* _Work to be completed_
The required output is the stretch from the line containing "Per pixel u" through the line containing "88 557 11.34" in the records below, unaltered and with no pictures.

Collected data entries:
○ ○ ○ ○ ○
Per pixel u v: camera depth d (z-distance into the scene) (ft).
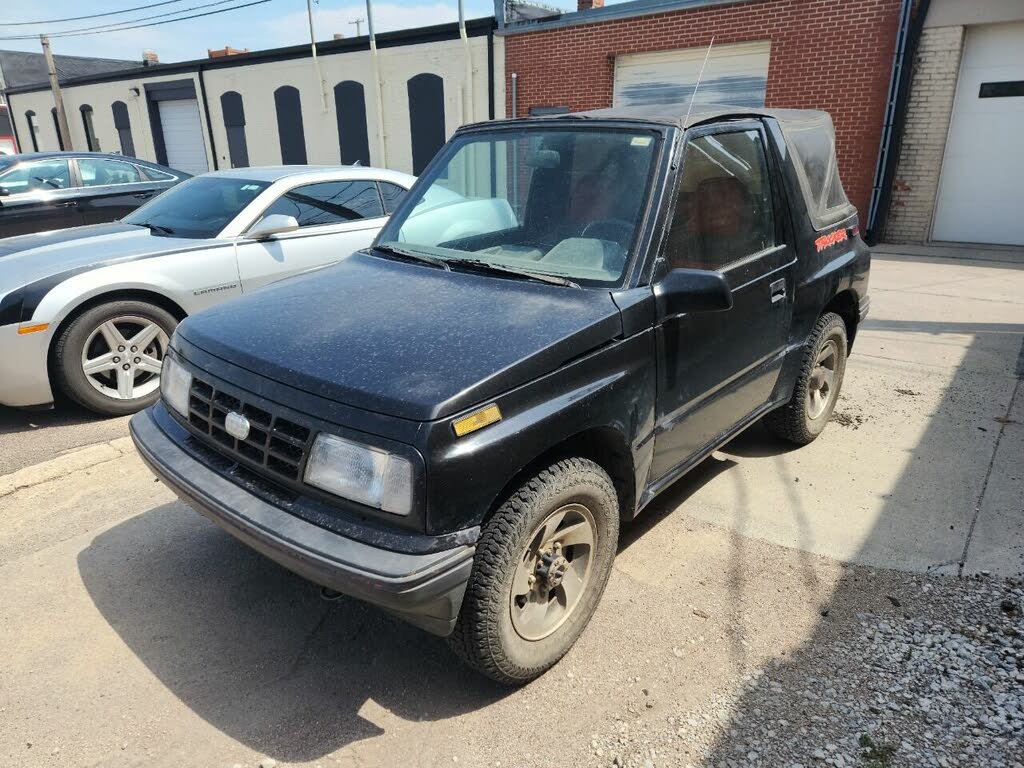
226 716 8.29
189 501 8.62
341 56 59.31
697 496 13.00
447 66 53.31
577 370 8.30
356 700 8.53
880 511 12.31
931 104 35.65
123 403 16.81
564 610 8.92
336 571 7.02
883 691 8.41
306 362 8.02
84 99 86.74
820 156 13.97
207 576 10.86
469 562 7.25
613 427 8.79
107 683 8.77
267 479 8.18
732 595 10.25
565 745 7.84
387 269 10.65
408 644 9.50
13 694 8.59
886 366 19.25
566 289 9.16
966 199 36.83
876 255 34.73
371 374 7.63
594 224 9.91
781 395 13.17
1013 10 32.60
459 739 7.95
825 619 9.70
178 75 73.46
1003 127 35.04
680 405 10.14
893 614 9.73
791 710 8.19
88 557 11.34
○ ○ ○ ○ ○
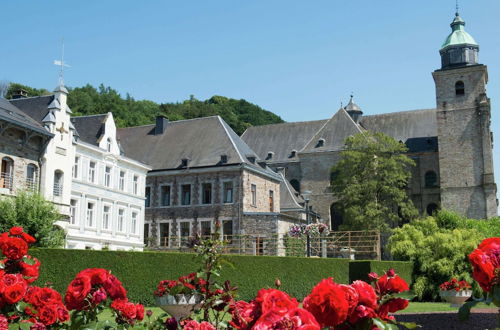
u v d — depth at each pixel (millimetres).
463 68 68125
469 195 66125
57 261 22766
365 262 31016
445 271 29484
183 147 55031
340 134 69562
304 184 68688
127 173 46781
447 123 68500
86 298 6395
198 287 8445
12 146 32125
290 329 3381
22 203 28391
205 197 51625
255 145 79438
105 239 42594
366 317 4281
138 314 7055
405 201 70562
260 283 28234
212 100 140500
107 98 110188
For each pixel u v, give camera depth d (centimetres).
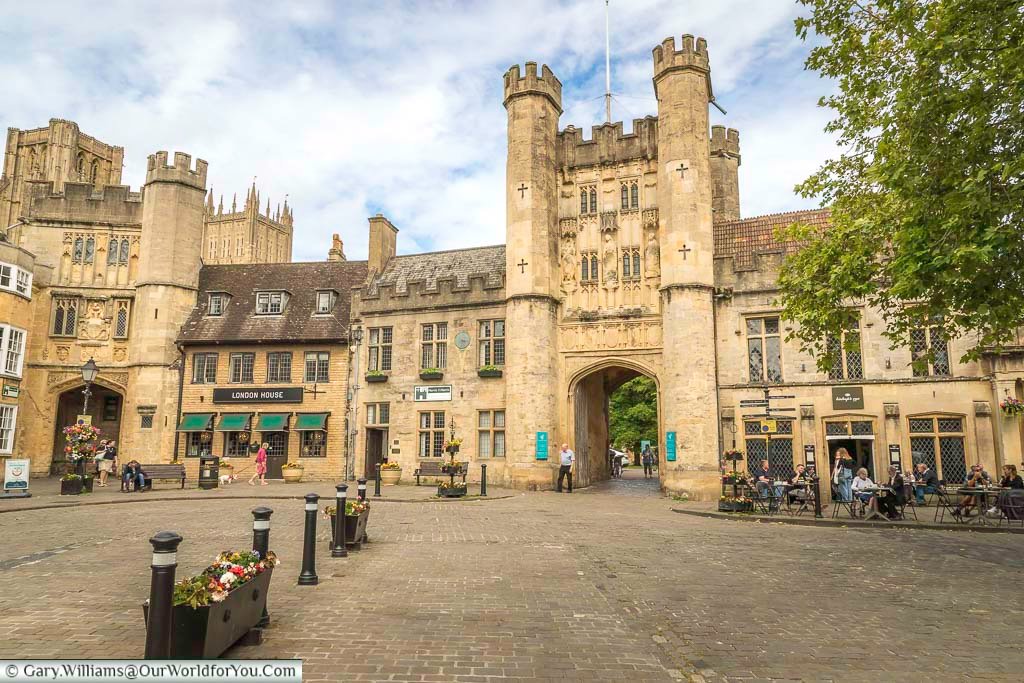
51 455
○ ○ ○ ○ ○
* _Finished exercise_
Per pixel u v: camera depth d (z-distance into the scene) (ft).
226 716 8.29
189 501 8.62
341 56 59.31
697 496 13.00
447 66 53.31
577 370 8.30
356 700 8.53
880 511 12.31
931 104 35.65
123 403 16.81
564 610 8.92
336 571 7.02
883 691 8.41
306 362 8.02
84 99 86.74
820 156 13.97
207 576 10.86
469 562 7.25
613 427 8.79
107 683 8.77
267 479 8.18
732 595 10.25
565 745 7.84
387 269 10.65
408 644 9.50
13 694 8.59
886 366 19.25
566 289 9.16
966 199 36.83
876 255 34.73
371 374 7.63
594 224 9.91
781 395 13.17
1013 10 32.60
459 739 7.95
825 619 9.70
178 75 73.46
1003 127 35.04
680 405 10.14
893 614 9.73
791 710 8.19
88 557 11.34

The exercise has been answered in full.